When Elijah reunites with Hannah in Sunday’s episode, he has a new boyfriend in tow. And just like the one who was such a source of tension between the friends in the show’s first two seasons, this guy (played by Danny Strong) also has a tendency for treating Elijah like dirt. Now, Rannells is happily settled with his long-term boyfriend, but he can certainly relate to Elijah’s plight—the serial dating of douchebags—from way back when.

“I feel like I know I made that mistake in my early twenties,” he says. “You date a guy like that and you feel like you’re doing something wrong. Like, ‘Clearly I’m not up to this person’s standards so let me change myself to make this easier for them.’ When really the answer is that you probably shouldn’t be dating.”

Rannells’s success now both professionally—again, he’s on Girls, not too shabby—and personally should give Elijah and those Girls fans who relate to him some hope: it is possible to work your way through your messy twenties and come out pretty polished on the other side. Not that the road wasn’t bumpy.

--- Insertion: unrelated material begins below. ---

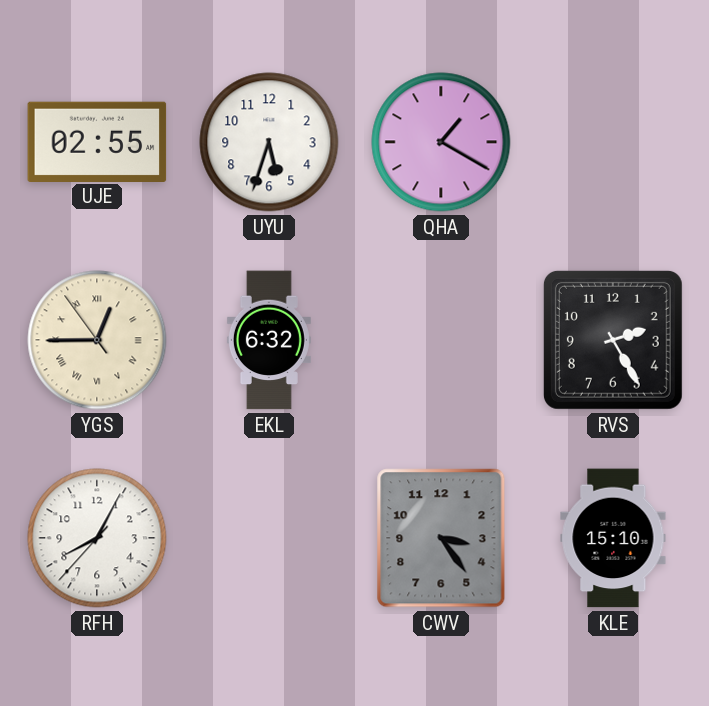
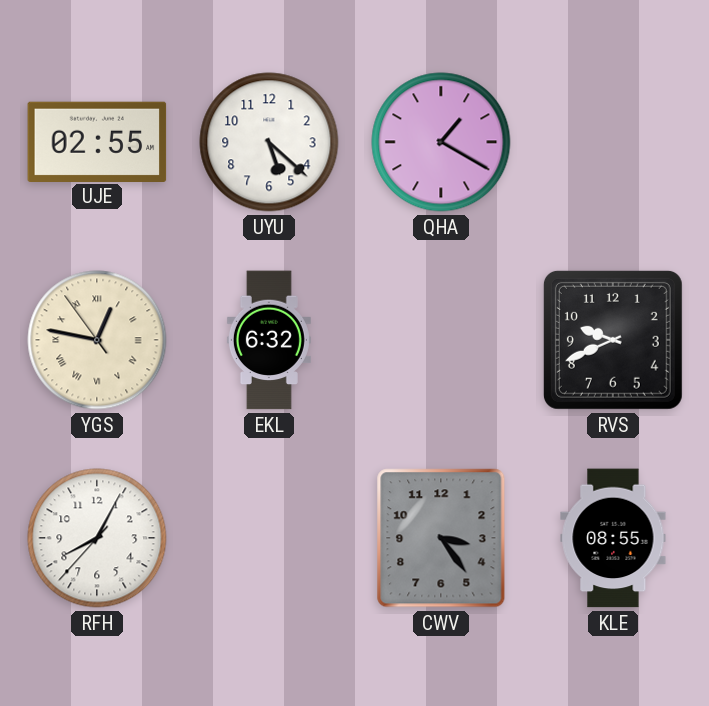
UYU: 5:33 -> 5:22
YGS: 12:44 -> 12:46
RVS: 2:25 -> 9:41
KLE: 15:10 -> 08:55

There were risks: he dropped out of college to pursue acting fulltime. There were diversions: he nearly sidelined musical theater completely to do voiceover work and direct episodes of animated series based on video games, like Pokémon and Sonic the Hedgehog. There were highs: performing “I Believe” from Book of Mormon on the Tony Awards. (“Growing up in Omaha it was such a huge thing for me every year and it seemed so far away,” he says. “But I didn’t know how I would ever get there.”) And there were lows: The New Normal failing to get picked up for season two.

But he made it there.

As for what to expect now that Elijah is back on Girls, Rannells is a good, tight-lipped HBO employee, revealing only that he shares scenes in one episode with Patti LuPone. (!!!) Yes, he musical theatre nerd-ed out all over her. As you would expect. As you would, too.

“She was really great and patient,” he says, remembering how she graciously humored his questions about The Baker’s Wife and Julliard. “I’m not saying run up to her on the street and shout, ‘Talk to me about ‘Meadowlark!’ But she was great.”

And she gave him a warm hug. After all, with Andrew Rannells, it’s what one is wont to do.